Comparitive study of analytical methods to monitor Rivastigmine uptake

G. Kaur¹, K. Mehta², S. Farnaud³. ¹University of Bedfordshire, Luton, United Kingdom, ²King's College London, London, United Kingdom, ³Science & Health Building, Faculty of Health and Life Sciences, Coventry University, United Kingdom.

Introduction: Nanoparticles have been used extensively in various pharmaceutical applications due to physiologically compatible properties. This new form of delivery holds great promise in improving drug delivery and therefore activity (1).

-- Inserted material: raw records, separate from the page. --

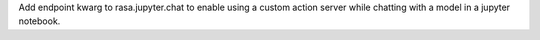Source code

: Add endpoint kwarg to rasa.jupyter.chat to enable using a custom action server while chatting with a model in a jupyter notebook.
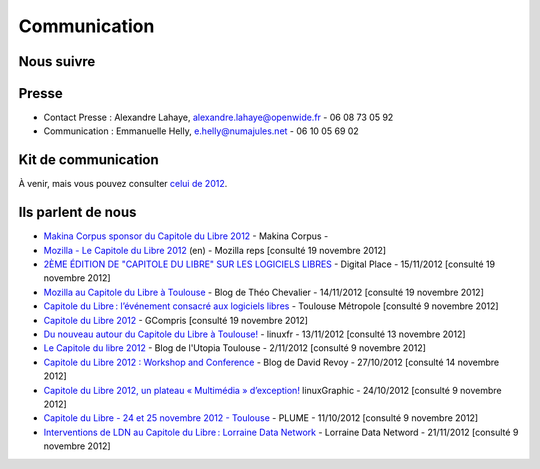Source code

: ==============
Communication
==============

Nous suivre
============

.. image:: theme/images/icons/feed-48x48.png
  :alt: Atom feed
  :target: `atom feed`_
  :class: icon

.. image:: theme/images/icons/identica-48x48.png
  :alt: Identica
  :target: `Identica`_
  :class: icon

.. image:: theme/images/icons/twitter-48x48.png
  :alt: Twitter
  :target: `Twitter`_
  :class: icon

.. image:: theme/images/icons/google+-48x48.png
  :alt: Google+
  :target: `Google+`_
  :class: icon

.. image:: theme/images/icons/lanyrd-48x48.png
  :alt: Lanyrd
  :target: `Lanyrd`_ 
  :class: icon
  
.. _atom feed: http://www.capitoledulibre.org/2012/feeds/all.atom.xml
.. _Identica: http://identi.ca/group/toulibre
.. _Twitter: https://twitter.com/toulibreorg
.. _Google+: https://plus.google.com/b/109128243242581226442/109128243242581226442/posts
.. _Lanyrd: http://lanyrd.com/2012/capitole-du-libre/

Presse
======

* Contact Presse : Alexandre Lahaye, alexandre.lahaye@openwide.fr - 06 08 73 05 92
* Communication : Emmanuelle Helly, e.helly@numajules.net - 06 10 05 69 02


Kit de communication
====================

À venir, mais vous pouvez consulter `celui de 2012 <http://www.capitoledulibre.org/2012/communication.html>`_.

Ils parlent de nous
======================

* `Makina Corpus sponsor du Capitole du Libre 2012 <http://makina-corpus.com/actualite/makina-corpus-sponsor-capitole-libre-2012>`_ - Makina Corpus - 
* `Mozilla - Le Capitole du Libre 2012 <https://reps.mozilla.org/e/le-capitole-du-libre/>`_ (en) - Mozilla reps [consulté 19 novembre 2012]
* `2ÈME ÉDITION DE "CAPITOLE DU LIBRE" SUR LES LOGICIELS LIBRES <http://www.digitalplace.fr/fr/?task=item&item_id=975>`_ - Digital Place - 15/11/2012 [consulté 19 novembre 2012]
* `Mozilla au Capitole du Libre à Toulouse <http://www.theochevalier.fr/index.php?page=6&article=8&lang=fr>`_ - Blog de Théo Chevalier - 14/11/2012 [consulté 19 novembre 2012]
* `Capitole du Libre : l’événement consacré aux logiciels libres <http://www.toulouse-metropole.fr/services-proximite/agenda/-/agenda/event/347734>`_  - Toulouse Métropole [consulté 9 novembre 2012]
* `Capitole du Libre 2012 <http://gcompris.net/Capitole-du-Libre-2012>`_ - GCompris [consulté 19 novembre 2012]
* `Du nouveau autour du Capitole du Libre à Toulouse! <http://linuxfr.org/news/du-nouveau-autour-du-capitole-du-libre-a-toulouse>`_ - linuxfr - 13/11/2012 [consulté 13 novembre 2012]
* `Le Capitole du libre 2012 <http://www.cinemas-utopia.org/U-blog/toulouse/index.php?post/2012/11/02/Le-Capitole-du-libre-2012>`_ - Blog de l'Utopia Toulouse - 2/11/2012 [consulté 9 novembre 2012]
* `Capitole du Libre 2012 : Workshop and Conference <http://www.davidrevoy.com/article141/capitole-du-libre-2012-workshop-and-conference>`_ - Blog de David Revoy - 27/10/2012 [consulté 14 novembre 2012]
* `Capitole du Libre 2012, un plateau « Multimédia » d’exception! <http://www.linuxgraphic.org/wp/capitole-du-libre-2012-un-plateau-multimedia-dexception/>`_ linuxGraphic - 24/10/2012 [consulté 9 novembre 2012]
* `Capitole du Libre - 24 et 25 novembre 2012 - Toulouse <https://www.projet-plume.org/breve/capitole-du-libre-24-et-25-novembre-2012-toulouse>`_  - PLUME - 11/10/2012 [consulté 9 novembre 2012]
* `Interventions de LDN au Capitole du Libre : Lorraine Data Network <http://ldn-fai.net/671/>`_ - Lorraine Data Netword - 21/11/2012 [consulté 9 novembre 2012]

A limitation of nanoparticle drug formulation to reach CNS is its uptake by reticuloendothelial system, which removes a large portion of the drug from vascular space and limits their exposure to cerebrovascularature. As a result, only a limited portion of the drug reaches the brain (2). In addition, the physiochemical characteristics of the delivery system such as molecular weight, size, affinity and lipophilicity are not always suitable to allow its passage through the human BBB (3). Therefore, a valid method of monitoring drug delivery is essential; actually assess their permeability across in vitro BBB models.

Aim: To develop an accurate analytical method to measure the concentration of Rivastigmine to monitor uptake.

Methods: Comparative analysis using GCMS/MS and Spectrophotometry technologies was carried out by comparing calibration curves obtained using ranges of physiological concentrations of Rivastigmine, accuracy was determined by precision and stability tests with both methods.

Results: Inter days and intra days unknown drug samples were assessed to set up an in-house standard curve using different solvents (Methanol, GC grade water and PBS). Different concentrations ranged from 1ng and 1mg were used to set up a calibration curve.

Conclusion: This study demonstrates that in the instance, the spectrophotometer is more suitable than GCMS/MS to measure the concentration of Rivastigmine in different solvents within the Physiological range.

References:

1 Quraishe, S., Cowan, C. M. and Mudher, A. (2013) NAP (davunetide) rescues neuronal dysfunction in a Drosophila model of tauopathy. Mol Psychiatry. ;18(7):834-42

2 Spuch, C., Saida, O. and Navarro, C. (2012). Advances in the treatment of neurodegenerative disorders employing nanoparticles. Recent Patents on Drug Delivery & Formulation. 6(1):2-18.

3 Wilhelm, I. and Krizbai, I. A. (2014). In vitro models of the blood brain barrier for the study of drug delivery to the brain. Mol Pharm. 11(7): 1949-63.